Puede ser la que se baila, la que encierra un mensaje positivo, la que está escrita de manera coherente con los tiempos, sin ser burda, la que puede ser sencilla pero no superficial, profunda pero no necesariamente intrincada. La buena música es aquella que por definición gusta a las personas más inteligentes, las que poseen una formación de su criterio estético. Puede ser aquella música en la cual se debate, la que describe una transición de dos etapas importantes de la historia o la que dibuja la esencia humana en determinado momento.

¿Cómo defender la música clásica en estos tiempos? En realidad, ¿la música necesita defensa o se vale por sí misma?

Yasek Manzano: Lo primero que hay que hacer para defender la música clásica es entrenarse e informarse bien para poder tocar. Hay que amarla para defenderla, amar cada sacrificio que se hace para poder reproducirla con clase, para convertirla en buena música en su reproducción, porque de nada vale que esté bien escrita si el que la reproduce no tiene la capacidad de hacer que brille ese legado que está en la partitura.

Cuando se adopta la responsabilidad de ser un buen músico y se ama esa consagración, lo clásico se convierte en parte de tu vida. Es entonces que todo lo escrito tan sabiamente, tanto por los clásicos como por los contemporáneos, te enseña.

Esa música te educa a ser mejor instrumentista, creador, artista… Y en la medida que eres mejor, haces que la música que tocas tenga más valía y llegue al público de la manera más eficaz. Sin llegar a ser perfecta puede entrar en la conciencia del público.

Es importante promover la música clásica en los medios de comunicación y en las redes sociales. Debemos aprovechar la oportunidad de tener libre acceso a la promoción propia.

Los músicos no debemos estar aislados en el proceso de creación. Es bueno de vez en cuando dejar un indicio de lo que estamos haciendo. Por ejemplo, cuando vamos a realizar un concierto tenemos el deber de informar a la mayor parte del público de lo que está sucediendo. También la investigación ayuda: conversar con especialistas, musicólogos e intérpretes puede fortalecer el trabajo.

¿Cuál es la utopía creativa del Dúo?

Roxana Coz: Cuando emprendimos este viaje hacia lo real maravilloso que nos legara Carpentier, soñamos con llegar a un estado de armonía durante la realización de la música. Buscamos sentirnos conectados a la esencia pura de su naturaleza, para así poderla regalar a quien la escuche, creando un cambio anímico, un choque que producirá en alguien el descubrimiento inesperado de una verdad buscada durante mucho tiempo.

El trabajo que hacemos es un entrenamiento, un camino que debe recorrerse paso a paso, conscientes de que algún día podremos sorprendernos de todo lo avanzado.

En un país como Cuba, con tanta riqueza cultural y musical —y la preferencia mayoritaria hacia lo popular por parte del público—, apostar por hacer música clásica lo más dignamente posible es toda una utopía y un reto que asumimos con humildad… y con un poquito de esa osadía necesaria para arrojarse y decir: ¿por qué no?

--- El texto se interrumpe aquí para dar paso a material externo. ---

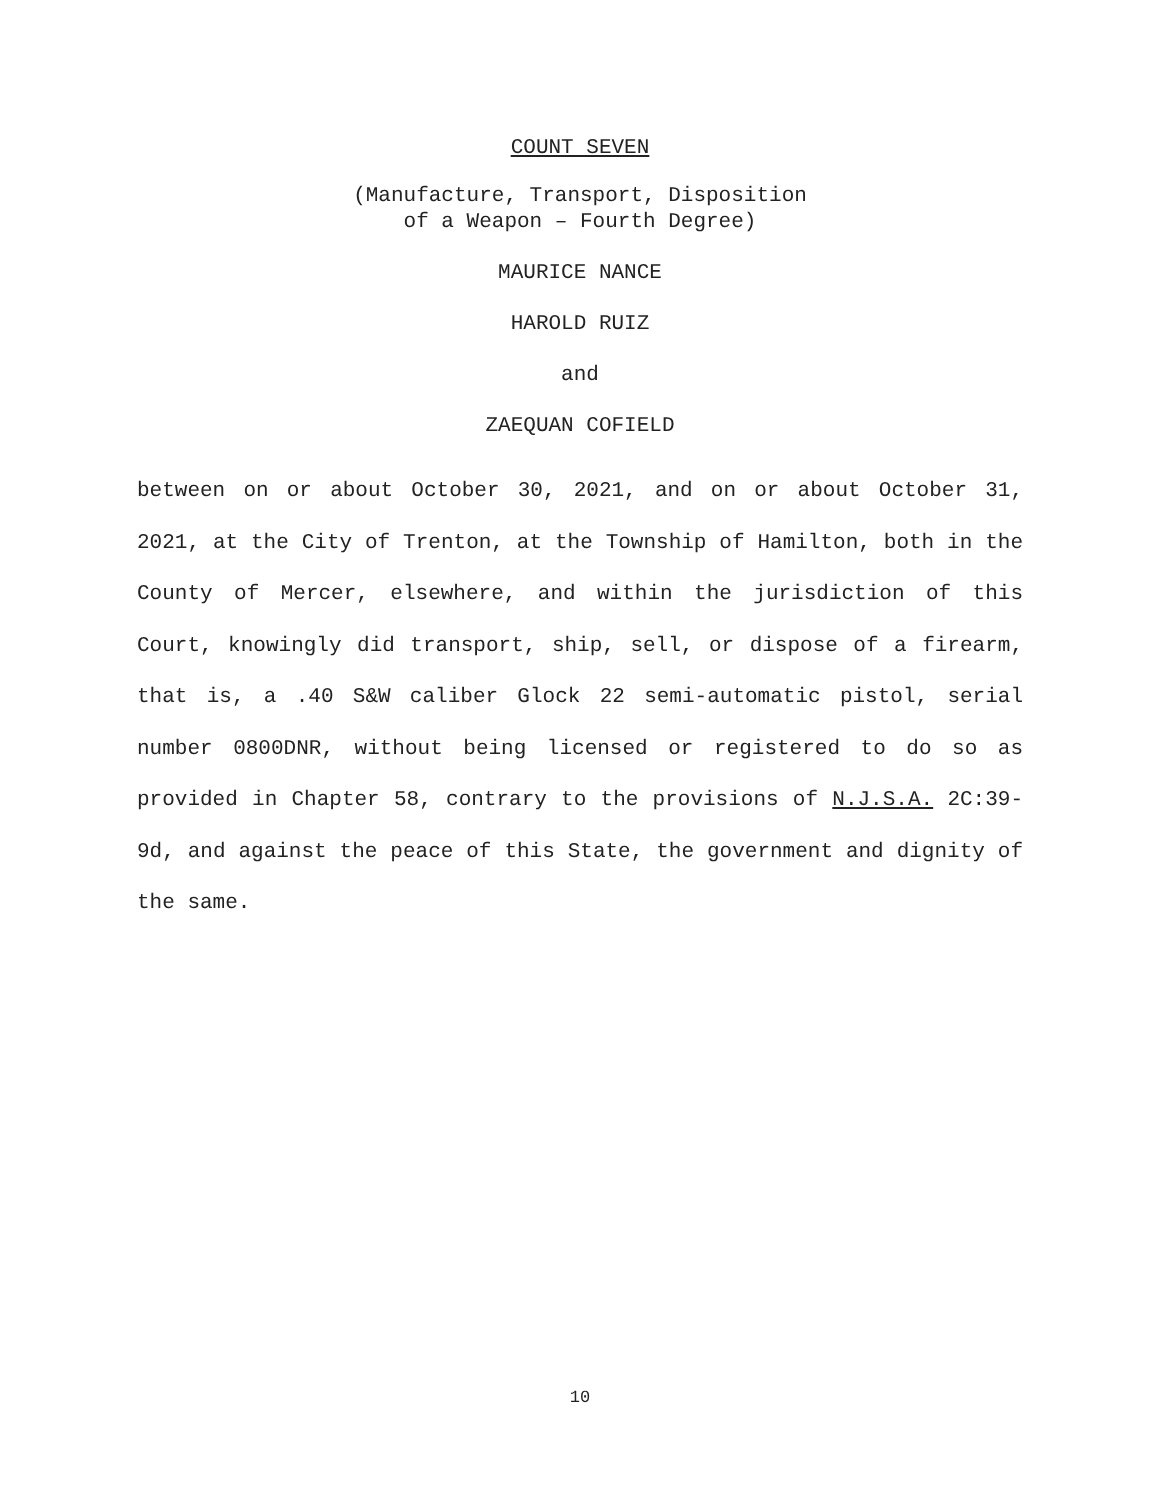COUNT SEVEN
(Manufacture, Transport, Disposition
of a Weapon – Fourth Degree)
MAURICE NANCE
HAROLD RUIZ
and
ZAEQUAN COFIELD
between on or about October 30, 2021, and on or about October 31, 2021, at the City of Trenton, at the Township of Hamilton, both in the County of Mercer, elsewhere, and within the jurisdiction of this Court, knowingly did transport, ship, sell, or dispose of a firearm, that is, a .40 S&W caliber Glock 22 semi-automatic pistol, serial number 0800DNR, without being licensed or registered to do so as provided in Chapter 58, contrary to the provisions of N.J.S.A. 2C:39-9d, and against the peace of this State, the government and dignity of the same.
10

¿Qué experiencia sensorial buscaron transmitir en el concierto, incluso a aquellos que no fueran especialistas en música barroca?

Roxana Coz: Lo que más deseamos es que el público haya sentido el grado sublime que alcanza esta música. Eso es imposible de transmitir en palabras. Pero —como le comentaba a Yasek unos días atrás— sé que a cada persona que se sentó a escucharnos, le entregamos una parte preciada de nuestras vidas.

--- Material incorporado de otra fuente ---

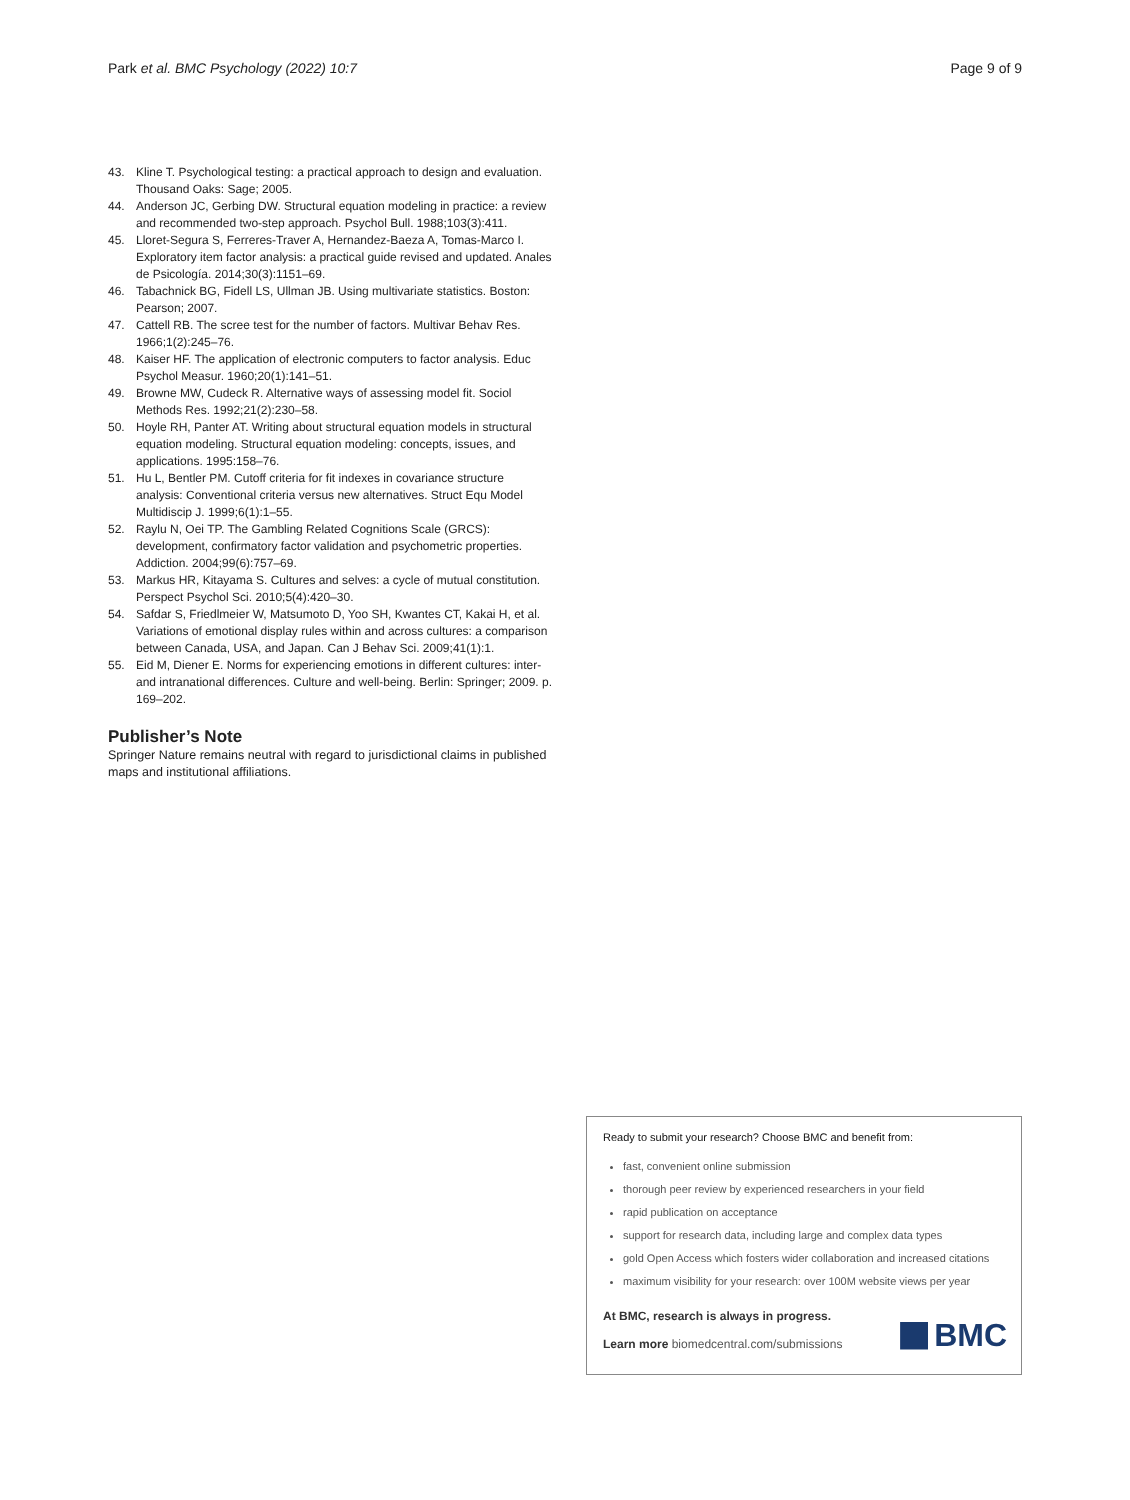Park et al. BMC Psychology (2022) 10:7
Page 9 of 9
43. Kline T. Psychological testing: a practical approach to design and evaluation. Thousand Oaks: Sage; 2005.
44. Anderson JC, Gerbing DW. Structural equation modeling in practice: a review and recommended two-step approach. Psychol Bull. 1988;103(3):411.
45. Lloret-Segura S, Ferreres-Traver A, Hernandez-Baeza A, Tomas-Marco I. Exploratory item factor analysis: a practical guide revised and updated. Anales de Psicología. 2014;30(3):1151–69.
46. Tabachnick BG, Fidell LS, Ullman JB. Using multivariate statistics. Boston: Pearson; 2007.
47. Cattell RB. The scree test for the number of factors. Multivar Behav Res. 1966;1(2):245–76.
48. Kaiser HF. The application of electronic computers to factor analysis. Educ Psychol Measur. 1960;20(1):141–51.
49. Browne MW, Cudeck R. Alternative ways of assessing model fit. Sociol Methods Res. 1992;21(2):230–58.
50. Hoyle RH, Panter AT. Writing about structural equation models in structural equation modeling. Structural equation modeling: concepts, issues, and applications. 1995:158–76.
51. Hu L, Bentler PM. Cutoff criteria for fit indexes in covariance structure analysis: Conventional criteria versus new alternatives. Struct Equ Model Multidiscip J. 1999;6(1):1–55.
52. Raylu N, Oei TP. The Gambling Related Cognitions Scale (GRCS): development, confirmatory factor validation and psychometric properties. Addiction. 2004;99(6):757–69.
53. Markus HR, Kitayama S. Cultures and selves: a cycle of mutual constitution. Perspect Psychol Sci. 2010;5(4):420–30.
54. Safdar S, Friedlmeier W, Matsumoto D, Yoo SH, Kwantes CT, Kakai H, et al. Variations of emotional display rules within and across cultures: a comparison between Canada, USA, and Japan. Can J Behav Sci. 2009;41(1):1.
55. Eid M, Diener E. Norms for experiencing emotions in different cultures: inter-and intranational differences. Culture and well-being. Berlin: Springer; 2009. p. 169–202.
Publisher’s Note
Springer Nature remains neutral with regard to jurisdictional claims in published maps and institutional affiliations.
Ready to submit your research? Choose BMC and benefit from:
fast, convenient online submission
thorough peer review by experienced researchers in your field
rapid publication on acceptance
support for research data, including large and complex data types
gold Open Access which fosters wider collaboration and increased citations
maximum visibility for your research: over 100M website views per year
At BMC, research is always in progress.
Learn more biomedcentral.com/submissions
BMC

Ahora que ya finalizó el concierto esperamos que esa persona que llegó con su mundo de ideas, con sus pensamientos, o abrumado por las situaciones más diversas de nuestra cotidianidad, ya no sea igual. Como tampoco lo seremos los músicos que saludamos en el escenario.

La música es un lenguaje subliminal que puede aliviar las cargas y los problemas cotidianos. Ayuda a sentir felicidad instantánea en la medida que nos satisface. Por eso la buena música nos puede cambiar y hacer más positivos. No importa que en un momento traiga melancolía o tristeza, son todas emociones humanas que necesitamos canalizar. La música resulta ser el más eficaz motor para liberar el espíritu.